Waitsfield photographer David Garten’s exhibition, “Ritmo en la Piel” (Rhythm in the Skin) opened on Thursday, June 7, at La Fabrica de Arte Cubano (The Cuban Art Factory) in Havana, Cuba. On display are 11 live performance portraits of Cuban musicians shot over a period of 24 years from 1994, during the nadir of Cuba’s Special Period (the economic crisis triggered by the collapse of the Soviet Union) through 2017, three years after Cuban-American normalization.

The Cuban Art Factory is the largest private, nongovernmental art space in the country, featuring multiple galleries, live performance spaces and restaurants within a renovated cooking oil factory at the corner of Havana’s El Vedado neighborhood, just across the Iron Bridge from the Miramar neighborhood. The building was converted in 2012, and since opening in 2013 has attracted an audience evenly divided between Cubans and foreigners. On any given night one hears a multitude of languages spoken.

Ritmo en la Piel is located in Nave One, the first gallery space encountered upon entering La Fabrica, which doubles as both a gallery and live performance space. Depending on the time, one can browse the photos at leisure, or dance within an audience of over 100 while the photos, overlooking the action, lend ambience.

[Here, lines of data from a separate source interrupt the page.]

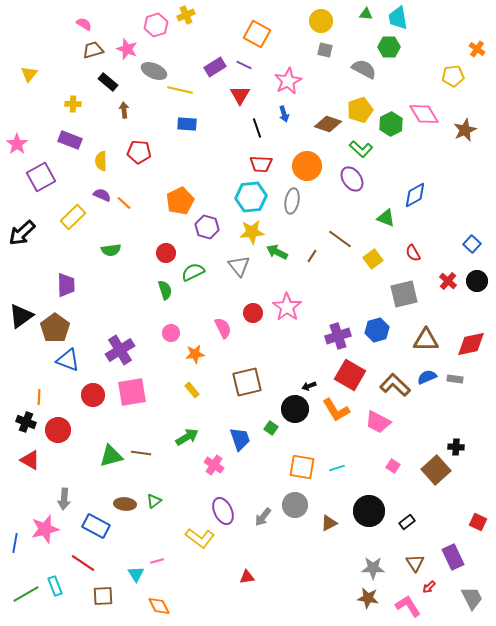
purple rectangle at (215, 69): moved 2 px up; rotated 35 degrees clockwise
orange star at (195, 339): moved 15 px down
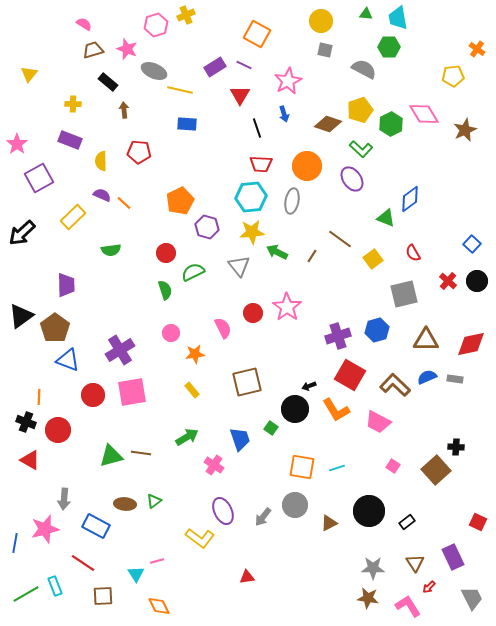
purple square at (41, 177): moved 2 px left, 1 px down
blue diamond at (415, 195): moved 5 px left, 4 px down; rotated 8 degrees counterclockwise
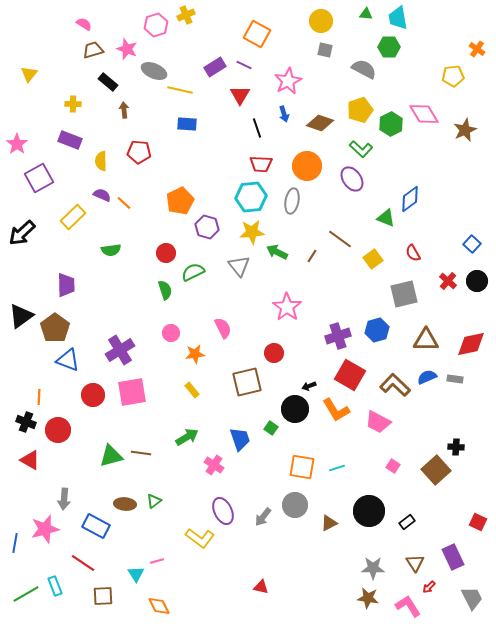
brown diamond at (328, 124): moved 8 px left, 1 px up
red circle at (253, 313): moved 21 px right, 40 px down
red triangle at (247, 577): moved 14 px right, 10 px down; rotated 21 degrees clockwise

“It is an honor and a pleasure to show at La Fabrica de Arte, something I have wanted to do since it opened in 2013. I had the opportunity to photograph the renovation in 2012 and knew from day one La Fabrica was special. In these difficult times, it is important, as Americans, to expand our communication, cooperation and interaction with our close neighbors, our missing twins, the Cubans. We have a lot to offer, and to learn, from each other. The Vermont-Cuba connection is very dear to me," Garten said.

Garten has been a guest on WVPR’s Vermont Edition. His 2015 exhibition in Waitsfield, “My Personal Cuba” was covered by The Valley Reporter and other Vermont media.  His last exhibition in Havana, “Pasos Hacia la Paz” (Steps Toward Peace) was held at the Mella Theater during the Havana Ballet Festival in 2004. His Cuba photos have been published in the New York Times, Jazz Times Magazine and the website The Daily Beast.

Pulitzer Prize-winning journalist Mirta Ojito wrote about Garten’s Cuba photos, “These, for once, were not about a decaying city but, to me, about a decaying ideology and the US-Cuba conflict.”

Since 2012, Garten has been the in-house photographer for Arturo O’Farrill and the Afro Latin Jazz Orchestra at Symphony Space in New York. He photographed the ALJO’s last two CD covers which have won three Grammy’s between them.

The exhibit in Havana runs through August 31.